## ACTIVITY
Below are some records; return each one exactly as written.
=-=-=
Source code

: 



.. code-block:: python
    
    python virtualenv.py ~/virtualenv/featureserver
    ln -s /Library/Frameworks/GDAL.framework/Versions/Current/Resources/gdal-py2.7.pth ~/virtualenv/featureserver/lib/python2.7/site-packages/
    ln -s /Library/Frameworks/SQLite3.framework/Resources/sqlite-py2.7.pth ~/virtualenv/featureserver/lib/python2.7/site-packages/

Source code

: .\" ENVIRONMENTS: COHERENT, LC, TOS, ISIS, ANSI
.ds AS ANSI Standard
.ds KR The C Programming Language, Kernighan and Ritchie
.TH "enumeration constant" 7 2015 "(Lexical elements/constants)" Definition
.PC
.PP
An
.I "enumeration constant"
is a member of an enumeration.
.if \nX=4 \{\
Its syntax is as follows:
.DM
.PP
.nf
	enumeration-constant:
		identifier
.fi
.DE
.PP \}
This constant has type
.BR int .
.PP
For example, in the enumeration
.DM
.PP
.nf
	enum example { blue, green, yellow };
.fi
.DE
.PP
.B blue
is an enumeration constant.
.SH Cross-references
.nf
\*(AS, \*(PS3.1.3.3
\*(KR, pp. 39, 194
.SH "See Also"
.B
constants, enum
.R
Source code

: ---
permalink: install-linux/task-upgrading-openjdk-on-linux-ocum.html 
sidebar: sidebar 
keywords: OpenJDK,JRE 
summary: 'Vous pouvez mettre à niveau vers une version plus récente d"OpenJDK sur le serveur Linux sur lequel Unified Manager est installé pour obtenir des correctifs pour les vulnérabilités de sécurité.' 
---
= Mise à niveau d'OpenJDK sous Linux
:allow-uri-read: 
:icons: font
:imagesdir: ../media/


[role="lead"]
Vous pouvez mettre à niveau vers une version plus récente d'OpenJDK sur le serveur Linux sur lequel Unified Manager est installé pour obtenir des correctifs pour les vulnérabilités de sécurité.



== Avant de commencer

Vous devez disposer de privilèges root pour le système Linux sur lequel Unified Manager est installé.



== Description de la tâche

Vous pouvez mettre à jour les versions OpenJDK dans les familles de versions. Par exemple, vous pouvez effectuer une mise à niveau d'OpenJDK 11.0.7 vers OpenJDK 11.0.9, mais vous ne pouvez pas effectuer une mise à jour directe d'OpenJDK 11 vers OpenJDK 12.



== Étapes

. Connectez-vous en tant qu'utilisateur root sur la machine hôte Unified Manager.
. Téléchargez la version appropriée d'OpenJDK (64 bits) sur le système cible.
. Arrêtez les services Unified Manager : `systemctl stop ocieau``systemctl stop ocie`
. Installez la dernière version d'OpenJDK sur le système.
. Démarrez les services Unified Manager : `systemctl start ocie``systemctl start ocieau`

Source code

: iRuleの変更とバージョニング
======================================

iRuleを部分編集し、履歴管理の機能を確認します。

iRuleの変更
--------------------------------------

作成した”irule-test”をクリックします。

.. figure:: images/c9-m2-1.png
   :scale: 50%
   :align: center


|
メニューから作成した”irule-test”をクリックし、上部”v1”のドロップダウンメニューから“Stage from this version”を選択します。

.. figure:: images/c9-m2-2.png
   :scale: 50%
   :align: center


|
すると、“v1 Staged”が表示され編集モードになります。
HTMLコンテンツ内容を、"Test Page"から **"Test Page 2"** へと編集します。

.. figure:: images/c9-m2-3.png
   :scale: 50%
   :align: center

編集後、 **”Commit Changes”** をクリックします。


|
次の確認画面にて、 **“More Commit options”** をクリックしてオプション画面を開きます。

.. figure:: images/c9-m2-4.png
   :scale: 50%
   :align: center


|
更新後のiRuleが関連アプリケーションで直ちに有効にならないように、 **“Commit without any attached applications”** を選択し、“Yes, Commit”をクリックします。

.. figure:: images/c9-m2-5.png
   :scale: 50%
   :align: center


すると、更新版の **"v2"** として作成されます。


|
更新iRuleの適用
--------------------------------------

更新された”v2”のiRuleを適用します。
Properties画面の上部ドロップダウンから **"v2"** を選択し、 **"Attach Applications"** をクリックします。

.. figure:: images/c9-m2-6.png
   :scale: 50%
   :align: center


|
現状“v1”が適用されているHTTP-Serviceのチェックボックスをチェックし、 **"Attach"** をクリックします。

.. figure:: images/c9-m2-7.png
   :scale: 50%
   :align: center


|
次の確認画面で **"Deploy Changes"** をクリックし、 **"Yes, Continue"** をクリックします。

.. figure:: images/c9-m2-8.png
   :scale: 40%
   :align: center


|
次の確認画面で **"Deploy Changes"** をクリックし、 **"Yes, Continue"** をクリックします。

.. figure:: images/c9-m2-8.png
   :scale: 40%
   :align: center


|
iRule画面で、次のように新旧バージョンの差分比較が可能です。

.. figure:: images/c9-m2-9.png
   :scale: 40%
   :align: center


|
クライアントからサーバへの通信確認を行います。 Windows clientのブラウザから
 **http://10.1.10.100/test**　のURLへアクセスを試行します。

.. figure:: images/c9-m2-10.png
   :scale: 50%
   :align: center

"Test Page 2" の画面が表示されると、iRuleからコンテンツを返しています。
=-=-=
## YOUR RESPONSE
Source code

: 



.. code-block:: python
    
    python virtualenv.py ~/virtualenv/featureserver
    ln -s /Library/Frameworks/GDAL.framework/Versions/Current/Resources/gdal-py2.7.pth ~/virtualenv/featureserver/lib/python2.7/site-packages/
    ln -s /Library/Frameworks/SQLite3.framework/Resources/sqlite-py2.7.pth ~/virtualenv/featureserver/lib/python2.7/site-packages/

Source code

: .\" ENVIRONMENTS: COHERENT, LC, TOS, ISIS, ANSI
.ds AS ANSI Standard
.ds KR The C Programming Language, Kernighan and Ritchie
.TH "enumeration constant" 7 2015 "(Lexical elements/constants)" Definition
.PC
.PP
An
.I "enumeration constant"
is a member of an enumeration.
.if \nX=4 \{\
Its syntax is as follows:
.DM
.PP
.nf
	enumeration-constant:
		identifier
.fi
.DE
.PP \}
This constant has type
.BR int .
.PP
For example, in the enumeration
.DM
.PP
.nf
	enum example { blue, green, yellow };
.fi
.DE
.PP
.B blue
is an enumeration constant.
.SH Cross-references
.nf
\*(AS, \*(PS3.1.3.3
\*(KR, pp. 39, 194
.SH "See Also"
.B
constants, enum
.R
Source code

: ---
permalink: install-linux/task-upgrading-openjdk-on-linux-ocum.html 
sidebar: sidebar 
keywords: OpenJDK,JRE 
summary: 'Vous pouvez mettre à niveau vers une version plus récente d"OpenJDK sur le serveur Linux sur lequel Unified Manager est installé pour obtenir des correctifs pour les vulnérabilités de sécurité.' 
---
= Mise à niveau d'OpenJDK sous Linux
:allow-uri-read: 
:icons: font
:imagesdir: ../media/


[role="lead"]
Vous pouvez mettre à niveau vers une version plus récente d'OpenJDK sur le serveur Linux sur lequel Unified Manager est installé pour obtenir des correctifs pour les vulnérabilités de sécurité.



== Avant de commencer

Vous devez disposer de privilèges root pour le système Linux sur lequel Unified Manager est installé.



== Description de la tâche

Vous pouvez mettre à jour les versions OpenJDK dans les familles de versions. Par exemple, vous pouvez effectuer une mise à niveau d'OpenJDK 11.0.7 vers OpenJDK 11.0.9, mais vous ne pouvez pas effectuer une mise à jour directe d'OpenJDK 11 vers OpenJDK 12.



== Étapes

. Connectez-vous en tant qu'utilisateur root sur la machine hôte Unified Manager.
. Téléchargez la version appropriée d'OpenJDK (64 bits) sur le système cible.
. Arrêtez les services Unified Manager : `systemctl stop ocieau``systemctl stop ocie`
. Installez la dernière version d'OpenJDK sur le système.
. Démarrez les services Unified Manager : `systemctl start ocie``systemctl start ocieau`

Source code

: iRuleの変更とバージョニング
======================================

iRuleを部分編集し、履歴管理の機能を確認します。

iRuleの変更
--------------------------------------

作成した”irule-test”をクリックします。

.. figure:: images/c9-m2-1.png
   :scale: 50%
   :align: center


|
メニューから作成した”irule-test”をクリックし、上部”v1”のドロップダウンメニューから“Stage from this version”を選択します。

.. figure:: images/c9-m2-2.png
   :scale: 50%
   :align: center


|
すると、“v1 Staged”が表示され編集モードになります。
HTMLコンテンツ内容を、"Test Page"から **"Test Page 2"** へと編集します。

.. figure:: images/c9-m2-3.png
   :scale: 50%
   :align: center

編集後、 **”Commit Changes”** をクリックします。


|
次の確認画面にて、 **“More Commit options”** をクリックしてオプション画面を開きます。

.. figure:: images/c9-m2-4.png
   :scale: 50%
   :align: center


|
更新後のiRuleが関連アプリケーションで直ちに有効にならないように、 **“Commit without any attached applications”** を選択し、“Yes, Commit”をクリックします。

.. figure:: images/c9-m2-5.png
   :scale: 50%
   :align: center


すると、更新版の **"v2"** として作成されます。


|
更新iRuleの適用
--------------------------------------

更新された”v2”のiRuleを適用します。
Properties画面の上部ドロップダウンから **"v2"** を選択し、 **"Attach Applications"** をクリックします。

.. figure:: images/c9-m2-6.png
   :scale: 50%
   :align: center


|
現状“v1”が適用されているHTTP-Serviceのチェックボックスをチェックし、 **"Attach"** をクリックします。

.. figure:: images/c9-m2-7.png
   :scale: 50%
   :align: center


|
次の確認画面で **"Deploy Changes"** をクリックし、 **"Yes, Continue"** をクリックします。

.. figure:: images/c9-m2-8.png
   :scale: 40%
   :align: center


|
次の確認画面で **"Deploy Changes"** をクリックし、 **"Yes, Continue"** をクリックします。

.. figure:: images/c9-m2-8.png
   :scale: 40%
   :align: center


|
iRule画面で、次のように新旧バージョンの差分比較が可能です。

.. figure:: images/c9-m2-9.png
   :scale: 40%
   :align: center


|
クライアントからサーバへの通信確認を行います。 Windows clientのブラウザから
 **http://10.1.10.100/test**　のURLへアクセスを試行します。

.. figure:: images/c9-m2-10.png
   :scale: 50%
   :align: center

"Test Page 2" の画面が表示されると、iRuleからコンテンツを返しています。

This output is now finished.